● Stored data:

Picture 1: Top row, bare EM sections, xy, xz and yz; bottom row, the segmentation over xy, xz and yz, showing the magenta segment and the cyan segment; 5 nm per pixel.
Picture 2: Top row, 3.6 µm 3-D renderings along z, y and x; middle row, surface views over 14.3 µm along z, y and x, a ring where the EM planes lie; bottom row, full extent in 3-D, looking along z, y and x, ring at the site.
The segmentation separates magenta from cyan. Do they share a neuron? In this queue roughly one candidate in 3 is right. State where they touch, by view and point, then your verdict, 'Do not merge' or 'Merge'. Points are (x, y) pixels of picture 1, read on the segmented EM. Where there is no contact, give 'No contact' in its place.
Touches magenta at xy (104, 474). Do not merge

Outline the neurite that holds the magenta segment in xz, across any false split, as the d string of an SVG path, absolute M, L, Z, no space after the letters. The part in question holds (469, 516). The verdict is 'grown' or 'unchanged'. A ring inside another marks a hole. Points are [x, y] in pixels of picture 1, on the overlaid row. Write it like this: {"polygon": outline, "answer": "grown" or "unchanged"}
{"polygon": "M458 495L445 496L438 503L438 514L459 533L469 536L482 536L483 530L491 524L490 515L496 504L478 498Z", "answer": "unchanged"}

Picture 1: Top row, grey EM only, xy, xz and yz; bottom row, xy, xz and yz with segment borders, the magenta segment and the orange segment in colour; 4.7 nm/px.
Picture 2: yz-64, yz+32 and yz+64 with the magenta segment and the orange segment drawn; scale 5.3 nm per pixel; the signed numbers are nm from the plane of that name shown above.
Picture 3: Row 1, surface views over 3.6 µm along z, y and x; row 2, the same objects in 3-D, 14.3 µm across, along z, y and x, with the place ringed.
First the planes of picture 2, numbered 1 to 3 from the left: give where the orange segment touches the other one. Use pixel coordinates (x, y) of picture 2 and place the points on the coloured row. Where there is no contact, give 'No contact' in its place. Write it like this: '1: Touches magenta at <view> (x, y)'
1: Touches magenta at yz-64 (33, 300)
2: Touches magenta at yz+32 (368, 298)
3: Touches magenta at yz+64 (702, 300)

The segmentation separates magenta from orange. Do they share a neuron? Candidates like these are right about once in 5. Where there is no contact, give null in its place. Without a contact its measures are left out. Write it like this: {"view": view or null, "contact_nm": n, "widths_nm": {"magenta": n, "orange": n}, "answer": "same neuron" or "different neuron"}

● What to produce:
What is needed is every line of the records above that contains the word "bottom".

● Result:
Picture 1: Top row, bare EM sections, xy, xz and yz; bottom row, the segmentation over xy, xz and yz, showing the magenta segment and the cyan segment; 5 nm per pixel.
Picture 2: Top row, 3.6 µm 3-D renderings along z, y and x; middle row, surface views over 14.3 µm along z, y and x, a ring where the EM planes lie; bottom row, full extent in 3-D, looking along z, y and x, ring at the site.
Picture 1: Top row, grey EM only, xy, xz and yz; bottom row, xy, xz and yz with segment borders, the magenta segment and the orange segment in colour; 4.7 nm/px.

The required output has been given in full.